**DIRECTIVE:** Find all the lines in the entries below that hold the word "выпускают" and copy them.

**DATA SUPPLIED:**
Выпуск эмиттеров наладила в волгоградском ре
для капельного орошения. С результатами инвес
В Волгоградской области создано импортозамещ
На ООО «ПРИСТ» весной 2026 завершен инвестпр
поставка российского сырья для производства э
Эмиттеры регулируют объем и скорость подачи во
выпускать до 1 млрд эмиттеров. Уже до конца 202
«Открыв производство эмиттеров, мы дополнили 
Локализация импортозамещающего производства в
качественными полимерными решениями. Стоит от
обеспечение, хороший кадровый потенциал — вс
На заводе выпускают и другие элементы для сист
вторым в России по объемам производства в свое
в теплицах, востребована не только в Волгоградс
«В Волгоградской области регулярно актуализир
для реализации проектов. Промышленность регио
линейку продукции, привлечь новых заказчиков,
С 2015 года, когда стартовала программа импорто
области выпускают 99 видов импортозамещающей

**WRITTEN RESPONSE:**
На заводе выпускают и другие элементы для сист
области выпускают 99 видов импортозамещающей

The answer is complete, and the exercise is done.